## PROBLEM DESCRIPTION
Swap each "Israel" in the rows below for "Canada", keep all other text as it is, and omit the pictures.

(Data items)

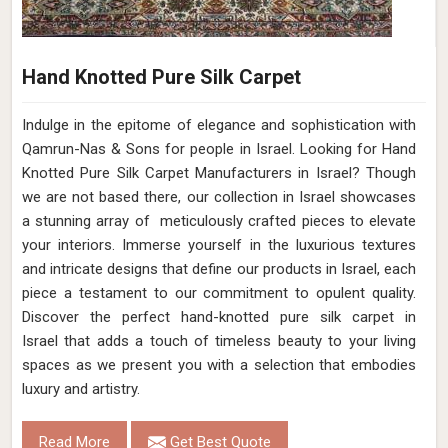
Hand Knotted Pure Silk Carpet
Indulge in the epitome of elegance and sophistication with
Qamrun-Nas & Sons for people in Israel. Looking for Hand
Knotted Pure Silk Carpet Manufacturers in Israel? Though
we are not based there, our collection in Israel showcases
a stunning array of meticulously crafted pieces to elevate
your interiors. Immerse yourself in the luxurious textures
and intricate designs that define our products in Israel, each
piece a testament to our commitment to opulent quality.
Discover the perfect hand-knotted pure silk carpet in
Israel that adds a touch of timeless beauty to your living
spaces as we present you with a selection that embodies
luxury and artistry.
Read More
Get Best Quote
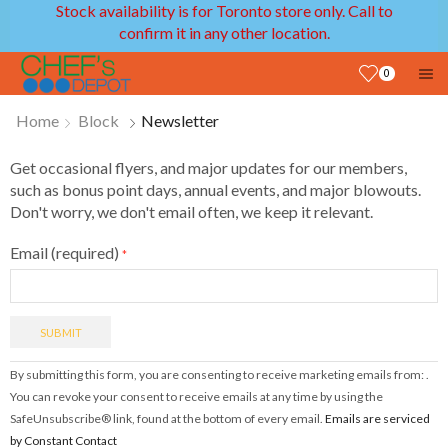
Stock availability is for Toronto store only. Call to
confirm it in any other location.
0
Home
Block
Newsletter
Get occasional flyers, and major updates for our members,
such as bonus point days, annual events, and major blowouts.
Don't worry, we don't email often, we keep it relevant.
Email (required)
*
Constant
By submitting this form, you are consenting to receive marketing emails from: .
Contact
You can revoke your consent to receive emails at any time by using the
Use.
SafeUnsubscribe® link, found at the bottom of every email.
Emails are serviced
Please
by Constant Contact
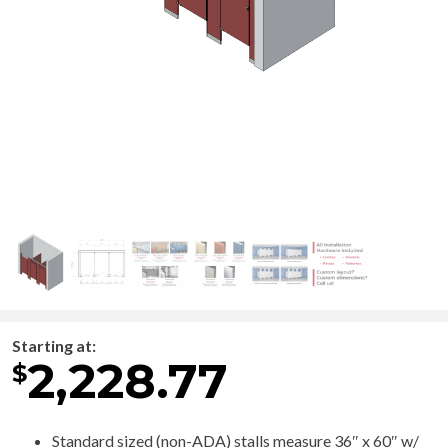
Starting at:
2,228.77
$
Standard sized (non-ADA) stalls measure 36″ x 60″ w/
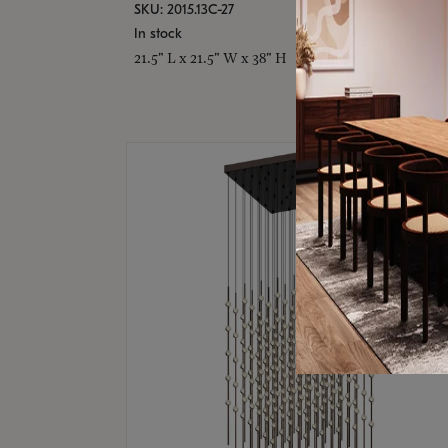
SKU: 2015.13C-27
In stock
21.5" L x 21.5" W x 38" H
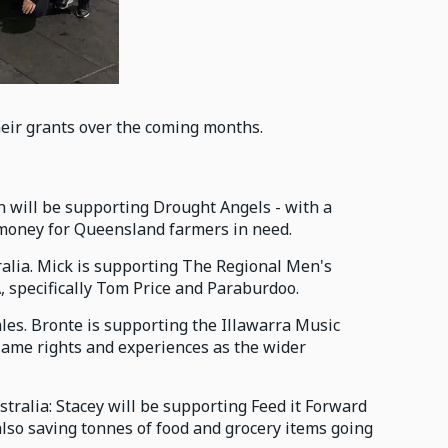
heir grants over the coming months.
hn will be supporting Drought Angels - with a
g money for Queensland farmers in need.
tralia. Mick is supporting The Regional Men's
, specifically Tom Price and Paraburdoo.
ales. Bronte is supporting the Illawarra Music
 same rights and experiences as the wider
tralia: Stacey will be supporting Feed it Forward
also saving tonnes of food and grocery items going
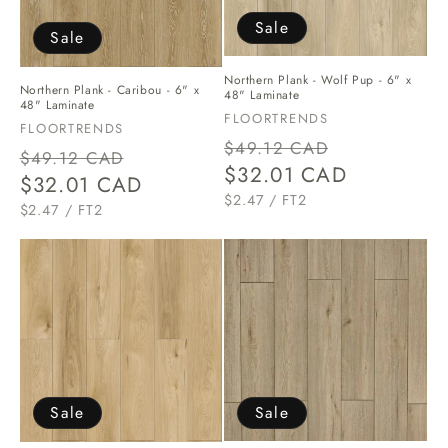
o
Sale
Sale
n
Northern Plank - Wolf Pup - 6" x
Northern Plank - Caribou - 6" x
:
48" Laminate
48" Laminate
Vendor:
FLOORTRENDS
Vendor:
FLOORTRENDS
Regular
Sale
$49.12 CAD
Regular
Sale
$49.12 CAD
price
$32.01 CAD
price
price
$32.01 CAD
price
UNIT
PER
$2.47
/
FT2
UNIT
PER
$2.47
/
FT2
PRICE
PRICE
Sale
Sale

## ANSWER SECTION
Hand Knotted Pure Silk Carpet
Indulge in the epitome of elegance and sophistication with
Qamrun-Nas & Sons for people in Canada. Looking for Hand
Knotted Pure Silk Carpet Manufacturers in Canada? Though
we are not based there, our collection in Canada showcases
a stunning array of meticulously crafted pieces to elevate
your interiors. Immerse yourself in the luxurious textures
and intricate designs that define our products in Canada, each
piece a testament to our commitment to opulent quality.
Discover the perfect hand-knotted pure silk carpet in
Canada that adds a touch of timeless beauty to your living
spaces as we present you with a selection that embodies
luxury and artistry.
Read More
Get Best Quote
Stock availability is for Toronto store only. Call to
confirm it in any other location.
0
Home
Block
Newsletter
Get occasional flyers, and major updates for our members,
such as bonus point days, annual events, and major blowouts.
Don't worry, we don't email often, we keep it relevant.
Email (required)
*
Constant
By submitting this form, you are consenting to receive marketing emails from: .
Contact
You can revoke your consent to receive emails at any time by using the
Use.
SafeUnsubscribe® link, found at the bottom of every email.
Emails are serviced
Please
by Constant Contact
Starting at:
2,228.77
$
Standard sized (non-ADA) stalls measure 36″ x 60″ w/
SKU: 2015.13C-27
In stock
21.5" L x 21.5" W x 38" H
heir grants over the coming months.
hn will be supporting Drought Angels - with a
g money for Queensland farmers in need.
tralia. Mick is supporting The Regional Men's
, specifically Tom Price and Paraburdoo.
ales. Bronte is supporting the Illawarra Music
 same rights and experiences as the wider
tralia: Stacey will be supporting Feed it Forward
also saving tonnes of food and grocery items going
o
Sale
Sale
n
Northern Plank - Wolf Pup - 6" x
Northern Plank - Caribou - 6" x
:
48" Laminate
48" Laminate
Vendor:
FLOORTRENDS
Vendor:
FLOORTRENDS
Regular
Sale
$49.12 CAD
Regular
Sale
$49.12 CAD
price
$32.01 CAD
price
price
$32.01 CAD
price
UNIT
PER
$2.47
/
FT2
UNIT
PER
$2.47
/
FT2
PRICE
PRICE
Sale
Sale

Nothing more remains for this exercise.